*** DATA EXCERPTS Section Begins ***

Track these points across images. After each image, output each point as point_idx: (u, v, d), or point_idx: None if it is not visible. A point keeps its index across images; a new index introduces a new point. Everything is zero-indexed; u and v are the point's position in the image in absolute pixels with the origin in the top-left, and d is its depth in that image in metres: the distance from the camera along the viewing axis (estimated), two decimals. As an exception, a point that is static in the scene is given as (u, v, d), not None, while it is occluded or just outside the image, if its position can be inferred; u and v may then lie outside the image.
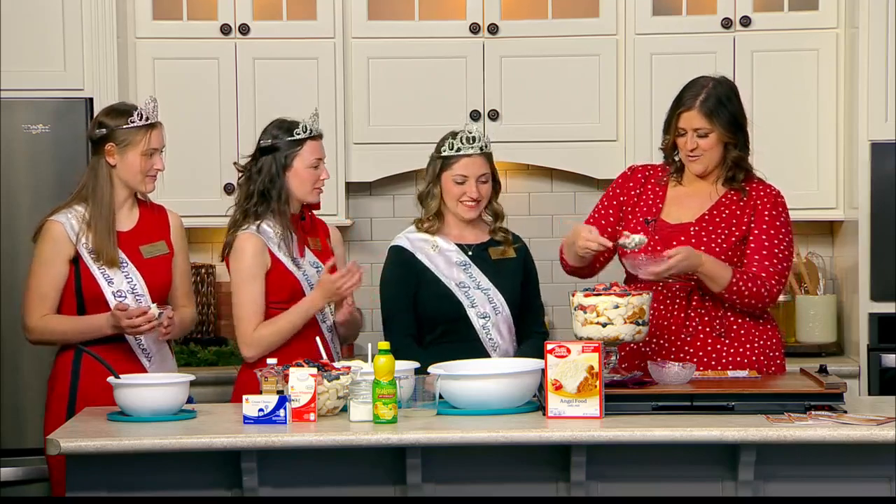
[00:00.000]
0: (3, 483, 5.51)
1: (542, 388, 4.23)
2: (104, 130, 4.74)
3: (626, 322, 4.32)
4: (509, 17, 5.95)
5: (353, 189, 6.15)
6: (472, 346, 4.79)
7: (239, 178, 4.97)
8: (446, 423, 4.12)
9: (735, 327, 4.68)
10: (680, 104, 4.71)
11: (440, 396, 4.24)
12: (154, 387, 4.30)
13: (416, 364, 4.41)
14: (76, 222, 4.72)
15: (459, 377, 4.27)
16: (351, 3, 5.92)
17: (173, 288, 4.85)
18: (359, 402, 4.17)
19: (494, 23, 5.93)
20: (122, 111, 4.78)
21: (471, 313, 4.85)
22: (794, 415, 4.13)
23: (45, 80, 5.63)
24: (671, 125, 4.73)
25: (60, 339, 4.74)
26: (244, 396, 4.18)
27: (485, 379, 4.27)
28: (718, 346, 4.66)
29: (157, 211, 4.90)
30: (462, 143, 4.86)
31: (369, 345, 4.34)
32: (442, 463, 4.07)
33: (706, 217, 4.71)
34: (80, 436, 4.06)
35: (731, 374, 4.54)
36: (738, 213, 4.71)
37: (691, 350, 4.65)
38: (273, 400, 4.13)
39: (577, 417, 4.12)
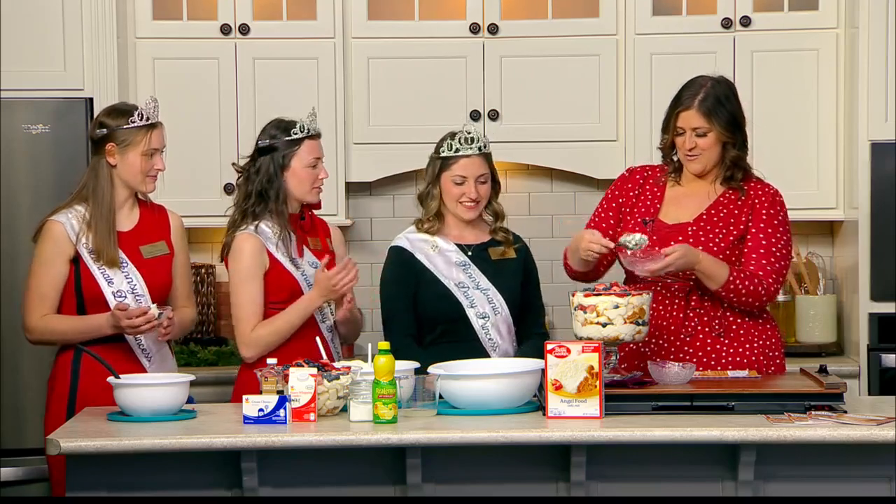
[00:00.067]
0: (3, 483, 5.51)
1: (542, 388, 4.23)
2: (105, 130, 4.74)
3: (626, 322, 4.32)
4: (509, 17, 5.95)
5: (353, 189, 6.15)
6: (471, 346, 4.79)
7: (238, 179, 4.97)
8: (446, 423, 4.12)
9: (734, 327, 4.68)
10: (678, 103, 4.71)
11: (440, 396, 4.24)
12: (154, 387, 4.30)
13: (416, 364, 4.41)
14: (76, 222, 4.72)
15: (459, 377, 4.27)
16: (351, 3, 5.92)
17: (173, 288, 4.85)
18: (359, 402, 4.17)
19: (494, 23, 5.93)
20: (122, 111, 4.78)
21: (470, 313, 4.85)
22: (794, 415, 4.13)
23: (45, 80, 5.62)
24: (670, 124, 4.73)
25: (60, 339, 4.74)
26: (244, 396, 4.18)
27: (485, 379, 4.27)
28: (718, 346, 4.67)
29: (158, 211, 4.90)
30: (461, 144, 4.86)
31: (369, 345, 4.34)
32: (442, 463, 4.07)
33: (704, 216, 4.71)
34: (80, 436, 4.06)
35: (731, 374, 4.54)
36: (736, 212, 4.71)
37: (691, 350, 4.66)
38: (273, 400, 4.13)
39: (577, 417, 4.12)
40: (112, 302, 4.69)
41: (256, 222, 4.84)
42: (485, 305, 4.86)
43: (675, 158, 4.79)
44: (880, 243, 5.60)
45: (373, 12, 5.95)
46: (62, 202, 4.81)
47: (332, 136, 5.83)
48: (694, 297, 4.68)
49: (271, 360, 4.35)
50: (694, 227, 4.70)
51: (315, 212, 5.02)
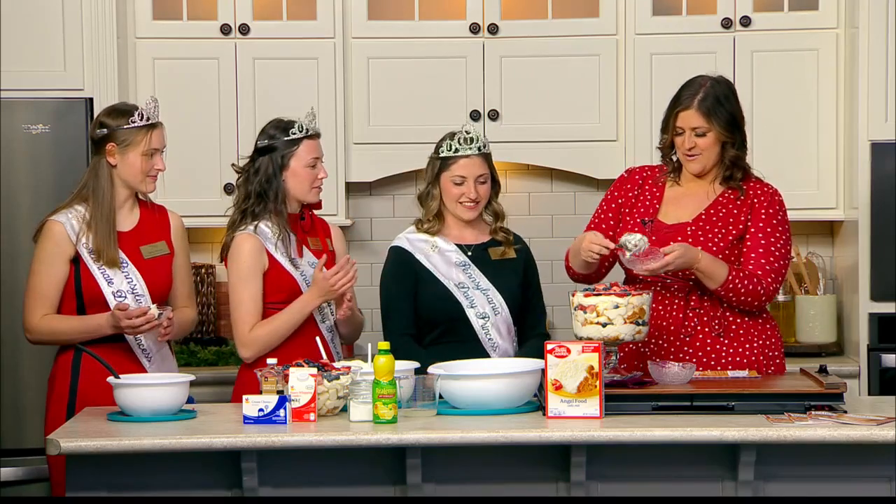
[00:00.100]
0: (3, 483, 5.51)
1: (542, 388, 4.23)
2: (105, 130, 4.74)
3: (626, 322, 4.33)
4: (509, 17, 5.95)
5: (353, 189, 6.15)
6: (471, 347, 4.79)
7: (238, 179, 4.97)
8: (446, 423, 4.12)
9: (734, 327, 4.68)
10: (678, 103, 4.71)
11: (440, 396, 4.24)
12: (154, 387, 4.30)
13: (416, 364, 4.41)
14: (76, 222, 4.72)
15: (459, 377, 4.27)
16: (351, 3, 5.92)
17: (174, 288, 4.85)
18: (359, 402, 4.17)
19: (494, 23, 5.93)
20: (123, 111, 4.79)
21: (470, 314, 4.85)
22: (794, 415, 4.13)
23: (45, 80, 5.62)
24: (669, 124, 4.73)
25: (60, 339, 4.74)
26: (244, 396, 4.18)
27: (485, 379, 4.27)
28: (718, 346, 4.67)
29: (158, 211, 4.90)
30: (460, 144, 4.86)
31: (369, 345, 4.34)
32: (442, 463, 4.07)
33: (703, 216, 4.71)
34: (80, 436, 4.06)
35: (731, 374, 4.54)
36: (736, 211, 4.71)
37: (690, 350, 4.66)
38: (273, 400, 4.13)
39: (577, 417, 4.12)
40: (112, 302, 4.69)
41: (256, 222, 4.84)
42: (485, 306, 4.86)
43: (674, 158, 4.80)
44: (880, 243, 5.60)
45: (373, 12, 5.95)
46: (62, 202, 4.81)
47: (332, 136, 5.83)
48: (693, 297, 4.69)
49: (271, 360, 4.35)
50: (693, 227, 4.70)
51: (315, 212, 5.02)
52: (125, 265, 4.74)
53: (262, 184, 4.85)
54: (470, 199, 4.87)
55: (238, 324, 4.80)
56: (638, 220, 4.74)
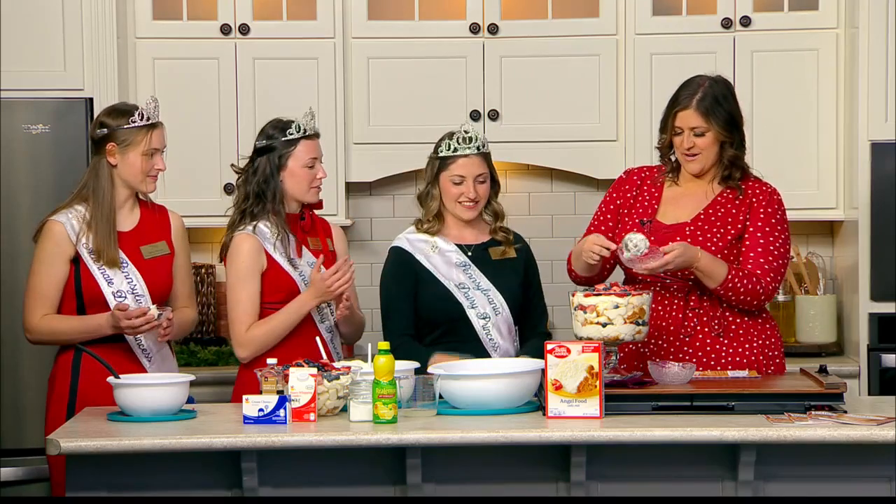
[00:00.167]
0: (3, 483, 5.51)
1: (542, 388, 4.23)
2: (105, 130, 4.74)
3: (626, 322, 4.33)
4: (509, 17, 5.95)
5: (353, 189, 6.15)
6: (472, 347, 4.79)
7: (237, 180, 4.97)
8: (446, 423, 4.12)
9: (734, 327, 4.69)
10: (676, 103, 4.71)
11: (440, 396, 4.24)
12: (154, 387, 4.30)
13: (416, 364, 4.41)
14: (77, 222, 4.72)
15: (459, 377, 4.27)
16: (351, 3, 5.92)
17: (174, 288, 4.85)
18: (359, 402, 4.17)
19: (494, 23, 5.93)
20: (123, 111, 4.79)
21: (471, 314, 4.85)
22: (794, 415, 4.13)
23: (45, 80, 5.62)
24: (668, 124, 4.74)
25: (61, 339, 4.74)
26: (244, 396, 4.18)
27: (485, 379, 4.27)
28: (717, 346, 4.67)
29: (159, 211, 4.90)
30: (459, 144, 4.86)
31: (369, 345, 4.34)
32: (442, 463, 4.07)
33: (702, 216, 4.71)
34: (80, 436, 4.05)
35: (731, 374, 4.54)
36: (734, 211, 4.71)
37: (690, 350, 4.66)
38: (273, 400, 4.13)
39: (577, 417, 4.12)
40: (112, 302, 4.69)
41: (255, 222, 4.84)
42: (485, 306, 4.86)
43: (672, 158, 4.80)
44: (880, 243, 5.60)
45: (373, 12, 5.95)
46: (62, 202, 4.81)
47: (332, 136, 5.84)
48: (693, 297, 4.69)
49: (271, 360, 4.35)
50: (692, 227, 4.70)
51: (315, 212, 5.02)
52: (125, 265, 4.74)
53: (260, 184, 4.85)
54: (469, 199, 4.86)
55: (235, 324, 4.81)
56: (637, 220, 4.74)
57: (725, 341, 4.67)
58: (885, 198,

*** DATA EXCERPTS Section Ends ***
*** DATA EXCERPTS Section Begins ***

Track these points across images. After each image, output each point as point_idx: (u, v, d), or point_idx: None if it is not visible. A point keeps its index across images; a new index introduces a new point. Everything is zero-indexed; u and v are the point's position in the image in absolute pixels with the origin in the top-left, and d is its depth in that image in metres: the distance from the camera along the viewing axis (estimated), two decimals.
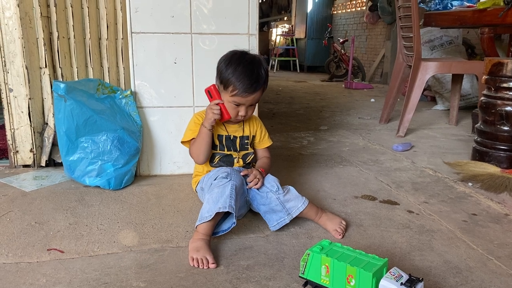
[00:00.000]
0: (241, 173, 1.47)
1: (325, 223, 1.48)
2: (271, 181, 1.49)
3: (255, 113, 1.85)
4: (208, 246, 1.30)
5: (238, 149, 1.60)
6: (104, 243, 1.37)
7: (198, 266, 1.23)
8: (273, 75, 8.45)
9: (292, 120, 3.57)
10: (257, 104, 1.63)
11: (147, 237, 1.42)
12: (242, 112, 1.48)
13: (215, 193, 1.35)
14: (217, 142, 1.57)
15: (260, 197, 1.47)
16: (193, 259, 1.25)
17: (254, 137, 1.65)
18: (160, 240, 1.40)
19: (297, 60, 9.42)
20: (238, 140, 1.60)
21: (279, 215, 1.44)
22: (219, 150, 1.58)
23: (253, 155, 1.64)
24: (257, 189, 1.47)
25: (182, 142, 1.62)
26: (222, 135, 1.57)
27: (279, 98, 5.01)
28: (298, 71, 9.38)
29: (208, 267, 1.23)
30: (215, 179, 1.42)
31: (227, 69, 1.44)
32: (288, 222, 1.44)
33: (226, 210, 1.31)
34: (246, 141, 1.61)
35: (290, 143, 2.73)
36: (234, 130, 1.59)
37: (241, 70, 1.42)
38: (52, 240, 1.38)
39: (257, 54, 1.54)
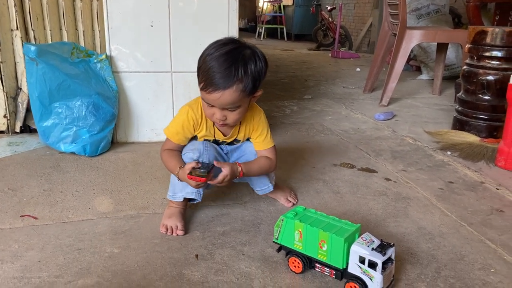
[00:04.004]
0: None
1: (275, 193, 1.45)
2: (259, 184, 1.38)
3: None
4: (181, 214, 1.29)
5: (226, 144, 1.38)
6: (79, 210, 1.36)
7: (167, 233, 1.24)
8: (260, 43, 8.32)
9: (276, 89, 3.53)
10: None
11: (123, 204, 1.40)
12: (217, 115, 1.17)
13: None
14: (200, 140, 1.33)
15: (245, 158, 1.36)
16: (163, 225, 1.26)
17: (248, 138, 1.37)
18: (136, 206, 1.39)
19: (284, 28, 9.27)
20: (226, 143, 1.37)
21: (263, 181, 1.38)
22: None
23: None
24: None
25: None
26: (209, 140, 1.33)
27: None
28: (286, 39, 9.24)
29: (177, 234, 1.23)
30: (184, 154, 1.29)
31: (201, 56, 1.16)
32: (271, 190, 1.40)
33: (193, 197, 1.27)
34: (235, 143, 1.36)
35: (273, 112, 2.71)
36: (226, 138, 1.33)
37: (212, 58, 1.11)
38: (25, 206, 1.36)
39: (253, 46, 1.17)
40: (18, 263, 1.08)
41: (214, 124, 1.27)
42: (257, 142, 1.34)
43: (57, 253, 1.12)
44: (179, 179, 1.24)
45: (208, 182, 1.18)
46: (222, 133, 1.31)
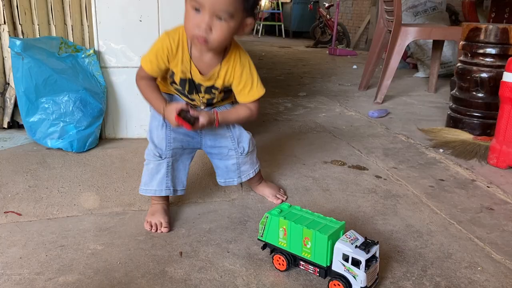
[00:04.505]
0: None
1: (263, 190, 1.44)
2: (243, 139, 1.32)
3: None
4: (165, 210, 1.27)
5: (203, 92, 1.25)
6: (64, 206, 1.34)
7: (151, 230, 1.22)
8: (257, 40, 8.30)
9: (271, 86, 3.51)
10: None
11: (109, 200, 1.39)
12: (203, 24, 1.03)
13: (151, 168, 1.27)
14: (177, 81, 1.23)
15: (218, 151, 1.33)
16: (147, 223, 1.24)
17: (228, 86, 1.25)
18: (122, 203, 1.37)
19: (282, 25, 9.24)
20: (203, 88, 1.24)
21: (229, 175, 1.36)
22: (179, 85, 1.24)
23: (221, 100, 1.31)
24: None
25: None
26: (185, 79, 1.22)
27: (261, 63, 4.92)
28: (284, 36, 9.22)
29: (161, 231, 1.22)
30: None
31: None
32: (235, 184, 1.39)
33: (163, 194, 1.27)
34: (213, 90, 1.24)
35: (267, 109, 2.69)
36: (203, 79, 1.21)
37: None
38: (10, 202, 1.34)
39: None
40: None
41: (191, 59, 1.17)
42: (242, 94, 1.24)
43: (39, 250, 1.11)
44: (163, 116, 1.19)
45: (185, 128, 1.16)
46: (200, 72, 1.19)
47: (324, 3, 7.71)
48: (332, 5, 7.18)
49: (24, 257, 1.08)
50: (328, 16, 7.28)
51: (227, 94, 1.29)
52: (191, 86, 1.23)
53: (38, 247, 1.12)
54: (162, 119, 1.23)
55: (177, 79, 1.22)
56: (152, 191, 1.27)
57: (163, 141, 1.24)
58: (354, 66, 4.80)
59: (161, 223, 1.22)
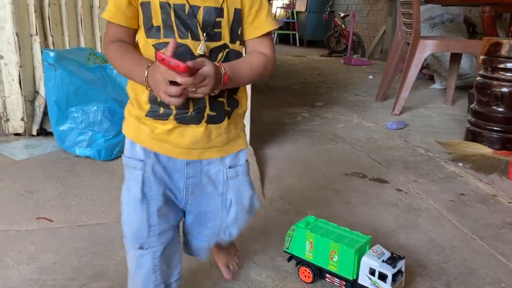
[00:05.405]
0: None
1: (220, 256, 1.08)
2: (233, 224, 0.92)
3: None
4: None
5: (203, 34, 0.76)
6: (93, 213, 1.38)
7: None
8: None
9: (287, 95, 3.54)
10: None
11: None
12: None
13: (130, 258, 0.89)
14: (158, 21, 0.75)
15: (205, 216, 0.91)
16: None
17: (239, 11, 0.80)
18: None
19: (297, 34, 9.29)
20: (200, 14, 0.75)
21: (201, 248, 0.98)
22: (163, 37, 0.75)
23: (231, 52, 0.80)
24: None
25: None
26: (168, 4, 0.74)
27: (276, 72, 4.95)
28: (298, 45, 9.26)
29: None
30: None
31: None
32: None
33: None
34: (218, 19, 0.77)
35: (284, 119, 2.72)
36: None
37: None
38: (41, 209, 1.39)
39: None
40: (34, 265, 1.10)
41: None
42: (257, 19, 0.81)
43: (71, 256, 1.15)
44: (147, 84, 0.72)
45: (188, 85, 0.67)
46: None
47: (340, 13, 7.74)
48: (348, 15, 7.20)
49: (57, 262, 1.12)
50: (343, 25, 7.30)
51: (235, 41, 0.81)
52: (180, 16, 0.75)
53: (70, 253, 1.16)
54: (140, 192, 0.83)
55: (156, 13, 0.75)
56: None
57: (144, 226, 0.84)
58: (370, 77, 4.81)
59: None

*** DATA EXCERPTS Section Ends ***

ASSIGNMENT: Copy back exactly the lines above from the one containing "2: (259, 184, 1.38)" through the one containing "[00:04.505]", and leave every picture behind.

RESULT FOR THIS TASK:
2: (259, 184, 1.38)
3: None
4: (181, 214, 1.29)
5: (226, 144, 1.38)
6: (79, 210, 1.36)
7: (167, 233, 1.24)
8: (260, 43, 8.32)
9: (276, 89, 3.53)
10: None
11: (123, 204, 1.40)
12: (217, 115, 1.17)
13: None
14: (200, 140, 1.33)
15: (245, 158, 1.36)
16: (163, 225, 1.26)
17: (248, 138, 1.37)
18: (136, 206, 1.39)
19: (284, 28, 9.27)
20: (226, 143, 1.37)
21: (263, 181, 1.38)
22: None
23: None
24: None
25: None
26: (209, 140, 1.33)
27: None
28: (286, 39, 9.24)
29: (177, 234, 1.23)
30: (184, 154, 1.29)
31: (201, 56, 1.16)
32: (271, 190, 1.40)
33: (193, 197, 1.27)
34: (235, 143, 1.36)
35: (273, 112, 2.71)
36: (226, 138, 1.33)
37: (212, 58, 1.11)
38: (25, 206, 1.36)
39: (253, 46, 1.17)
40: (18, 263, 1.08)
41: (214, 124, 1.27)
42: (257, 142, 1.34)
43: (57, 253, 1.12)
44: (179, 179, 1.24)
45: (208, 182, 1.18)
46: (222, 133, 1.31)
[00:04.505]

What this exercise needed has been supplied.